Any breed of dog can have a disk herniation, especially when external trauma is involved. However, because of the unique metabolic differences of their disks, the chondrodystrophoid breeds are far more likely to develop significant intervertebral disk disease in their lifetimes. Analysis of the frequency of occurrence of disk disease within particular breeds shows that standard and miniature dachshunds are at the highest risk of all dog breeds followed by Pekingese. Approximately one in every four dachshunds will have some degree of disk related problems in their lifetimes. The age of incidence for chondrodystrophoid breeds is highest between three and seven years, as opposed to eight to ten years for nonchondrodystrophoid breeds. No sex predilection has been identified. Clinical signs seen in dogs with intervertebral disk disease vary highly depending on which disk herniates, the amount and speed at which disk material actually protrudes, and which nervous system structures become involved and to what extent.

When increasing pressure is applied to the spinal cord, as occurs with a type II herniation, clinical symptom develop in a very predictable manner. This is because the different nerve fibers in the spinal cord vary in sensitivity to pressure based on their size. The largest nerve fibers are the most sensitive to pressure and the smallest the least sensitive. When a neurologic examination is performed, the knowledge gained is used to make accurate assessments (prognosis) of the degree of spinal cord and/or nerve root compression present, the possible reversibility of the damage, and how aggressively to instigate therapy.

Proprioceptive (position sense) nerve fibers are the largest and therefore the most susceptible to pressure. Proprioceptive losses can be seen with only slight amounts of pressure applied to the spinal cord. Clinically proprioceptive deficits are recognized as incoordination (ataxia). If proprioceptive losses are the only ones identified on the neurologic examination, the prognosis is usually good and less aggressive therapy is usually adequate.

Motor fibers are the next smallest size of nerve fiber and therefore require more pressure to become dysfunctional than do proprioceptive fibers. Moderate damage to these fibers causes decreased muscle strength and function resulting in clinical signs called paresis. In general, paresis holds a guarded to good prognosis and indicates the need for more aggressive medical, and often surgical, therapy if normal function is to return. More severe damage to motor fibers can result in an absence of muscle strength and function called paralysis. The presence of paralysis is accompanied by a fair to guarded prognosis and indicates the need for fairly rapid and aggressive medical and surgical therapy if the spinal cord is to regain reasonable function.

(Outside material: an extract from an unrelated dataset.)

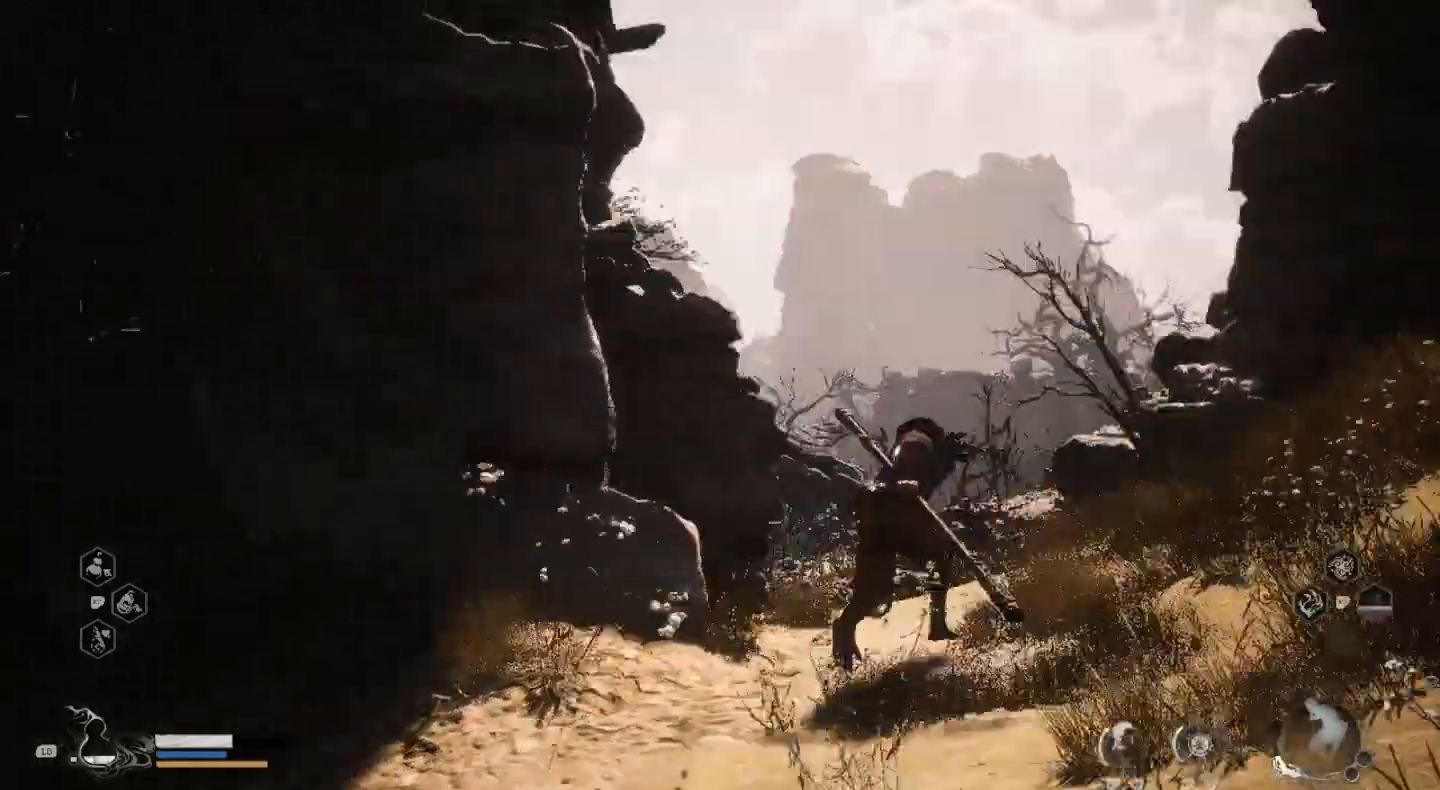
{"buttons": [], "left_stick": "up-right", "right_stick": "center", "events": [[33, "right_stick", "center"]]}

Superficially or cutaneous sensory nerve fibers are small and therefore require a great deal of pressure to become dysfunctional. Unfortunately this neurologic modality can be hard to evaluate because dogs can not talk to tell what they can or can not feel on their skin. If a lack of conscious perception of pain sensation in corresponding cutaneous sensory zones is identified, the prognosis is guarded to poor. Aggressive medical and surgical therapy must be initiated immediately if the animal is ever to function reasonably normally again.

The smallest nerve fibers transmit deep pain sensation and are the most resistant to pressure. Deep pain is pain perceived when hard pressure is applied to bones or joints. Lack of deep pain perception is the gravest of clinical signs but must be considered in light of how long it has been lost before deciding if the spinal cord is irreversibly damaged.

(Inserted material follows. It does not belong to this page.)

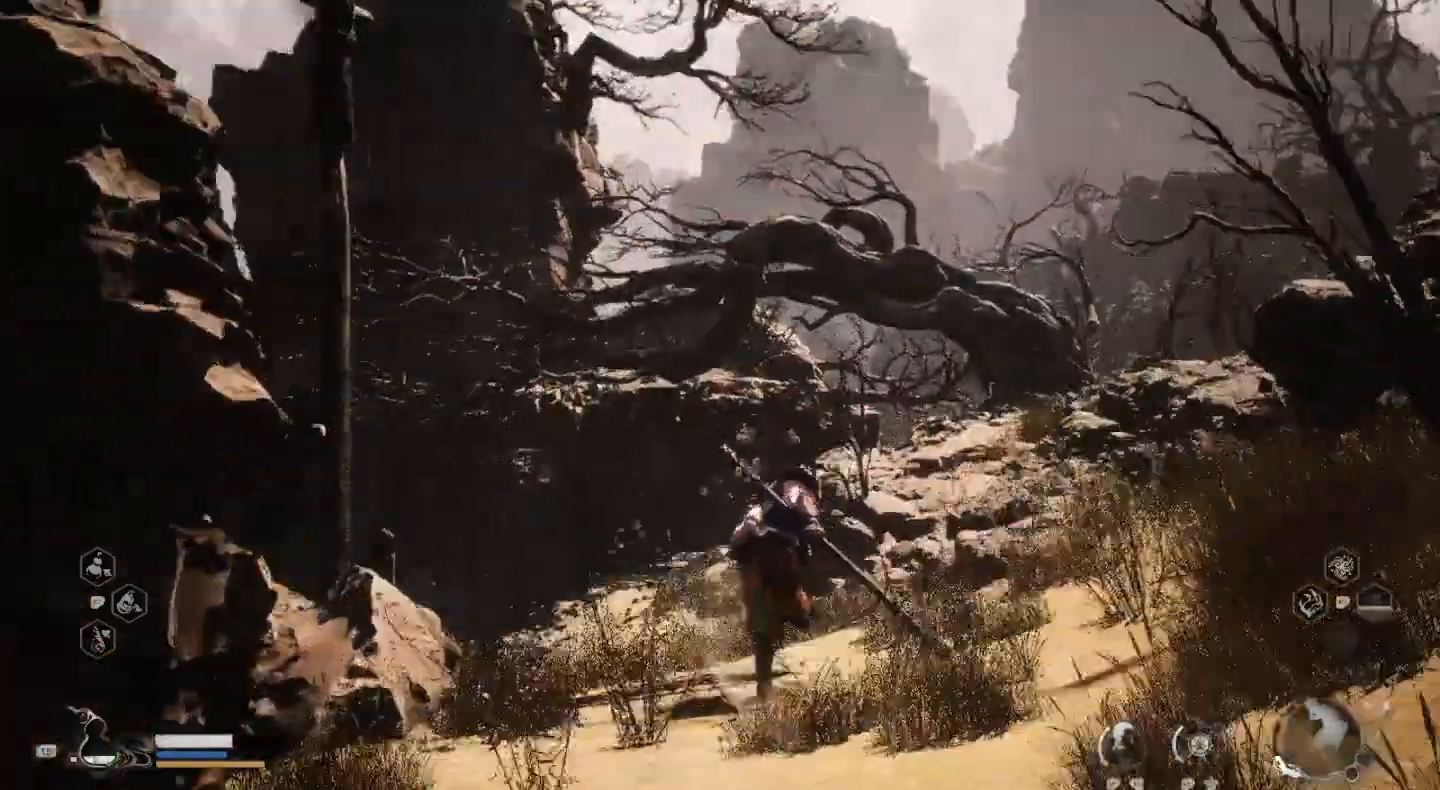
{"buttons": [], "left_stick": "up-right", "right_stick": "center", "events": []}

In acute type I disk herniations, spinal cord nerve fibers are sensitive to externally applied pressure in the same manner as in type II disk herniation. However, type II disk herniations do not cause as much of the acute internal damage to the spinal cord described above. Even so, the neurologic examination findings should be interpreted in basically the same way following an acute spinal cord trauma: only ataxia indicates a relatively good prognosis, additional motor deficits indicate the need for more aggressive therapy and loss of deep pain sensation is a grave sign.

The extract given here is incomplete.